Cluster deployment uses the same scripts and configuration files as pseudo-cluster deployment, so the preparation and deployment steps are the same as pseudo-cluster deployment. The difference is that pseudo-cluster deployment is for one machine, while cluster deployment (Cluster) is for multiple machines. And steps of “Modify Configuration” are quite different between pseudo-cluster deployment and cluster deployment.

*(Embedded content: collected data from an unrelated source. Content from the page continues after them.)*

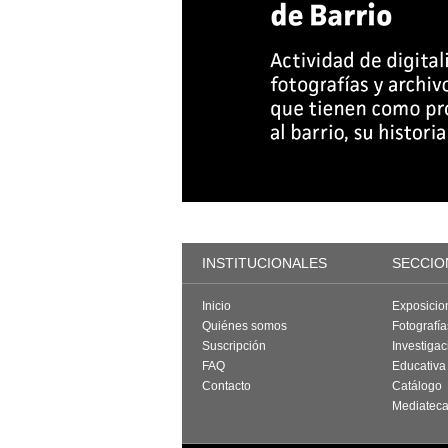
INSTITUCIONALES
SECCIO
Inicio
Exposicio
Quiénes somos
Fotografí
Suscripción
Investigac
FAQ
Educativa
Contacto
Catálogo
Mediatec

Prerequisites and DolphinScheduler Startup Environment Preparations

Configure all the configurations refer to pseudo-cluster deployment on every machine, except sections Prerequisites, Start ZooKeeper and Initialize the Database of the DolphinScheduler Startup Environment.

Modify Configuration

This step differs quite a lot from pseudo-cluster deployment, because the deployment script transfers the required resources for installation to each deployment machine by using scp. So we only need to modify the configuration of the machine that runs install.sh script and configurations will dispatch to cluster by scp. The configuration file is under the path bin/env/install_env.sh, here we only need to modify section INSTALL MACHINE, DolphinScheduler ENV, Database, Registry Server and keep other sections the same as [pseudo-cluster deployment](pseudo-cluster .md), the following describes the parameters that must be modified:

  1. # ---------------------------------------------------------
  2. # INSTALL MACHINE
  3. # ---------------------------------------------------------
  4. # Using IP or machine hostname for the server going to deploy master, worker, API server, the IP of the server
  5. # If you using a hostname, make sure machines could connect each other by hostname
  6. # As below, the hostname of the machine deploying DolphinScheduler is ds1, ds2, ds3, ds4, ds5, where ds1, ds2 install the master server, ds3, ds4, and ds5 installs worker server, the alert server is installed in ds4, and the API server is installed in ds5
  7. ips="ds1,ds2,ds3,ds4,ds5"
  8. masters="ds1,ds2"
  9. workers="ds3:default,ds4:default,ds5:default"
  10. alertServer="ds4"
  11. apiServers="ds5"

Start and Login DolphinScheduler

Same as pseudo-cluster

Start and Stop Server

Same as pseudo-cluster